▸ **RECORDS TO PROCESS**
>>>

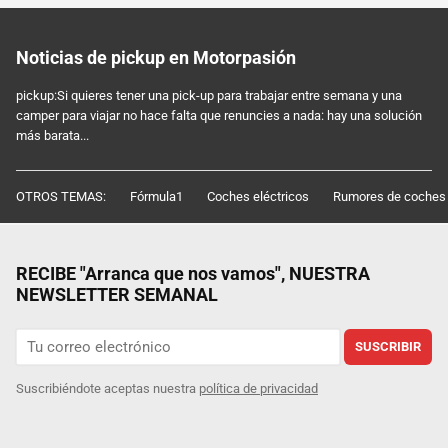
Noticias de pickup en Motorpasión
pickup:Si quieres tener una pick-up para trabajar entre semana y una
camper para viajar no hace falta que renuncies a nada: hay una solución
más barata...
OTROS TEMAS:
Fórmula1
Coches eléctricos
Rumores de coches
RECIBE "Arranca que nos vamos", NUESTRA
NEWSLETTER SEMANAL
SUSCRIBIR
Suscribiéndote aceptas nuestra
política de privacidad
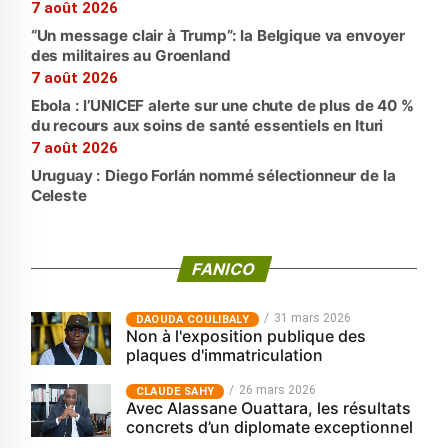
7 août 2026
“Un message clair à Trump”: la Belgique va envoyer
des militaires au Groenland
7 août 2026
Ebola : l’UNICEF alerte sur une chute de plus de 40 %
du recours aux soins de santé essentiels en Ituri
7 août 2026
Uruguay : Diego Forlán nommé sélectionneur de la
Celeste
FANICO
31 mars 2026
‎DAOUDA COULIBALY
Non à l'exposition publique des
plaques d'immatriculation
26 mars 2026
CLAUDE SAHY
Avec Alassane Ouattara, les résultats
concrets d’un diplomate exceptionnel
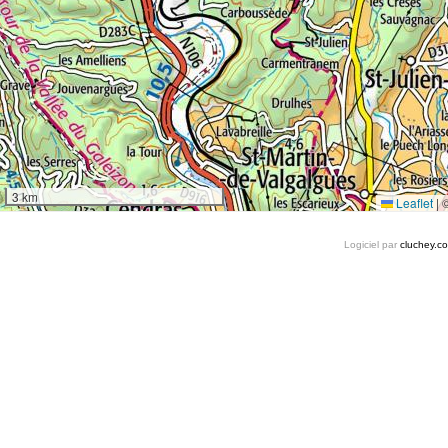
3 km
Leaflet
|
Logiciel par
cluchey.c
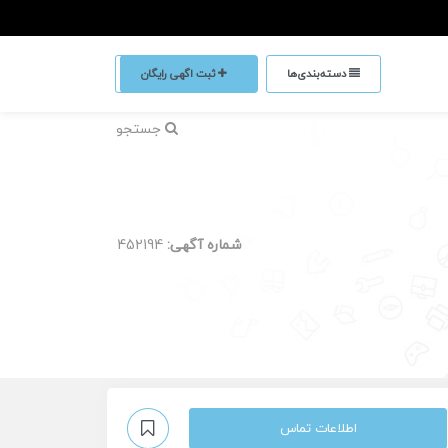
دسته‌بندی‌ها
ثبت اگهی رایگان
جستجو
شماره آگهی:
452194
اطلاعات تماس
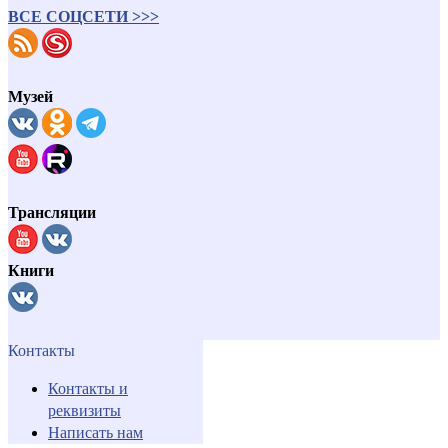
ВСЕ СОЦСЕТИ >>>
Музей
Трансляции
Книги
Контакты
Контакты и
реквизиты
Написать нам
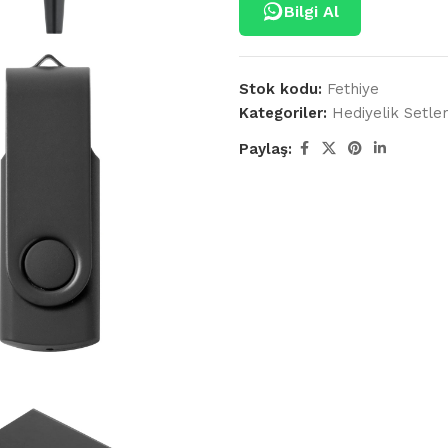
Bilgi Al
Stok kodu:
Fethiye
Kategoriler:
Hediyelik Setle
Paylaş:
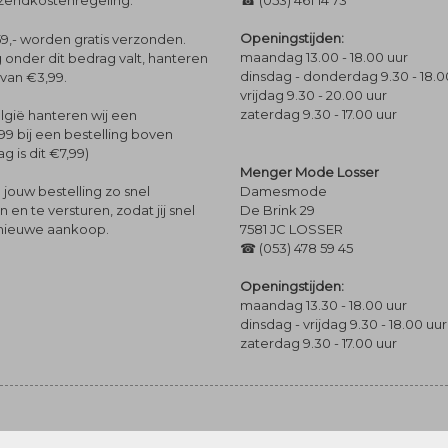
rzendkostenregeling.
☎ (053) 461 14 73
Openingstijden:
9,- worden gratis verzonden.
maandag 13.00 - 18.00 uur
 onder dit bedrag valt, hanteren
dinsdag - donderdag 9.30 - 18.0
 van €3,99.
vrijdag 9.30 - 20.00 uur
zaterdag 9.30 - 17.00 uur
lgië hanteren wij een
99 bij een bestelling boven
g is dit €7,99)
Menger Mode Losser
Damesmode
jouw bestelling zo snel
De Brink 29
en te versturen, zodat jij snel
7581 JC LOSSER
 nieuwe aankoop.
☎ (053) 478 59 45
Openingstijden:
maandag 13.30 - 18.00 uur
dinsdag - vrijdag 9.30 - 18.00 uur
zaterdag 9.30 - 17.00 uur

<<<

▸ **TASK PROMPT**
Reproduce the material word for word, from its beginning through the line containing "Suscribiéndote aceptas nuestra", with both ends included. Leave out the pictures.

▸ **TASK ANSWER**
Noticias de pickup en Motorpasión
pickup:Si quieres tener una pick-up para trabajar entre semana y una
camper para viajar no hace falta que renuncies a nada: hay una solución
más barata...
OTROS TEMAS:
Fórmula1
Coches eléctricos
Rumores de coches
RECIBE "Arranca que nos vamos", NUESTRA
NEWSLETTER SEMANAL
SUSCRIBIR
Suscribiéndote aceptas nuestra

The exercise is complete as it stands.